**What is being asked**
Begin at the line containing "thumb tip: (1057, 792)" in the entries below and end at the line containing "ring pip: (1124, 685)"; transcribe that range exactly and nothing outside it.

══════

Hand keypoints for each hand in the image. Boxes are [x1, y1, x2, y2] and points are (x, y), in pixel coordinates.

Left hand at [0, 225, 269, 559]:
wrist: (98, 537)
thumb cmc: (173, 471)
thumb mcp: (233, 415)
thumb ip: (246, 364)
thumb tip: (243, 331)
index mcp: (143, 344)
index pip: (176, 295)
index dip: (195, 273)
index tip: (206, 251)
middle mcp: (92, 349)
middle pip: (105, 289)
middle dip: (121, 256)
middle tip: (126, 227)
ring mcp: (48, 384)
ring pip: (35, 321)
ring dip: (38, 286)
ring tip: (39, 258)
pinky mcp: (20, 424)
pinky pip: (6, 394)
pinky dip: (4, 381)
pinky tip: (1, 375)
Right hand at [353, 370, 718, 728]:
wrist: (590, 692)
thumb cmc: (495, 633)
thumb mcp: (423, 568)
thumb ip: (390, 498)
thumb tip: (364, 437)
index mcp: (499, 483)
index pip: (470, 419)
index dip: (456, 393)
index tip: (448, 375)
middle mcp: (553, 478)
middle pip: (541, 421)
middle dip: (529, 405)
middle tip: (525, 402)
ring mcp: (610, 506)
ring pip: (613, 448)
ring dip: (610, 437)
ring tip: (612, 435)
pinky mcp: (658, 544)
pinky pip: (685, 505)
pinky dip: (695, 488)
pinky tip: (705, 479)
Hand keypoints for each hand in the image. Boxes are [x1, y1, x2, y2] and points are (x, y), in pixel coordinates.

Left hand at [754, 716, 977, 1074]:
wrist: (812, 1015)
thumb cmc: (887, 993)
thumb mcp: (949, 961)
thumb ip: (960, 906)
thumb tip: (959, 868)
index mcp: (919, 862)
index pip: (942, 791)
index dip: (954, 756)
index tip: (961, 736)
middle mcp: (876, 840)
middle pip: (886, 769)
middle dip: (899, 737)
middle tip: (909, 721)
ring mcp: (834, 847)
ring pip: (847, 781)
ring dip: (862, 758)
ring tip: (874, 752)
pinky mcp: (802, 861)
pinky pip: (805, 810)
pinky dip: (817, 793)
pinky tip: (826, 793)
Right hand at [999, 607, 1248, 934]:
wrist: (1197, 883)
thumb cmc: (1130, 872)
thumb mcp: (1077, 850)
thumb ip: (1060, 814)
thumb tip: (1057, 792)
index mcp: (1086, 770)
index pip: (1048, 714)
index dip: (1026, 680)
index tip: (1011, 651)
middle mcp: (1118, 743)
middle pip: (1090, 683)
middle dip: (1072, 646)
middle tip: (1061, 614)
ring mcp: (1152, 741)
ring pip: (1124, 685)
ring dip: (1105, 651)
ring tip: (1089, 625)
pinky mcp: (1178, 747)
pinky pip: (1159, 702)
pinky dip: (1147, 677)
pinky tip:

══════

**Output**
thumb tip: (1057, 792)
index mcp: (1086, 770)
index pip: (1048, 714)
index dip: (1026, 680)
index tip: (1011, 651)
middle mcp: (1118, 743)
middle pip: (1090, 683)
middle dip: (1072, 646)
middle tip: (1061, 614)
ring mcp: (1152, 741)
ring pip: (1124, 685)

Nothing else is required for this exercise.